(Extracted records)
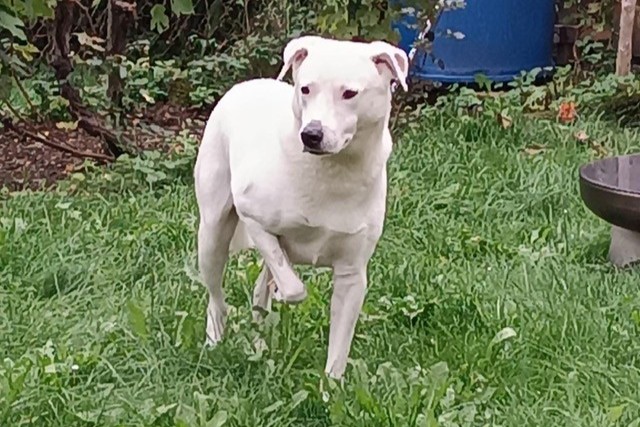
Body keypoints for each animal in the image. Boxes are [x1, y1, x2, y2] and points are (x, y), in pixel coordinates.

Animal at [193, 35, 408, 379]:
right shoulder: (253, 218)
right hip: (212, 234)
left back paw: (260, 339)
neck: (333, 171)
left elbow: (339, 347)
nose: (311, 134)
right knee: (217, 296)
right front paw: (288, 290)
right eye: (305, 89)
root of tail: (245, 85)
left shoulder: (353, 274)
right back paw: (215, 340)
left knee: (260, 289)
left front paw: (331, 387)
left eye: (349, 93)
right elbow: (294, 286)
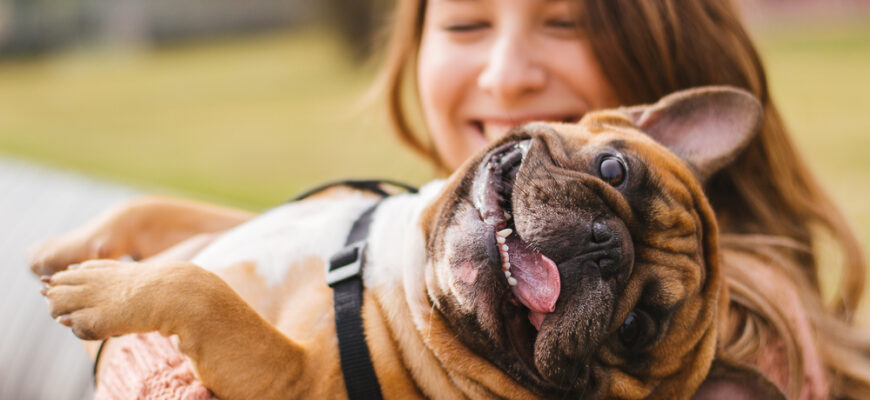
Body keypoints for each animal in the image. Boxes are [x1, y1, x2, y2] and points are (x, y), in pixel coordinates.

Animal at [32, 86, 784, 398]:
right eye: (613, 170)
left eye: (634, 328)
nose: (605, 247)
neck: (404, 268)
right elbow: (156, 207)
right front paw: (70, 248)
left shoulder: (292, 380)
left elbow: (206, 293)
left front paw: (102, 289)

**YOUR GOAL**
Copy out exactly the lines above beginning with the line that contains "nose: (311, 134)" and finishing with the line that contains "nose: (605, 247)", including both; leave the pictures out.

**WORKED SOLUTION**
nose: (311, 134)
right knee: (217, 296)
right front paw: (288, 290)
right eye: (305, 89)
root of tail: (245, 85)
left shoulder: (353, 274)
right back paw: (215, 340)
left knee: (260, 289)
left front paw: (331, 387)
left eye: (349, 93)
right elbow: (294, 286)
Body keypoints for each animal in the image. Boxes are [x1, y1, x2, y2] and points are (x, y), in pixel coordinates.

Animal at [32, 86, 784, 398]:
right eye: (613, 170)
left eye: (634, 328)
nose: (605, 247)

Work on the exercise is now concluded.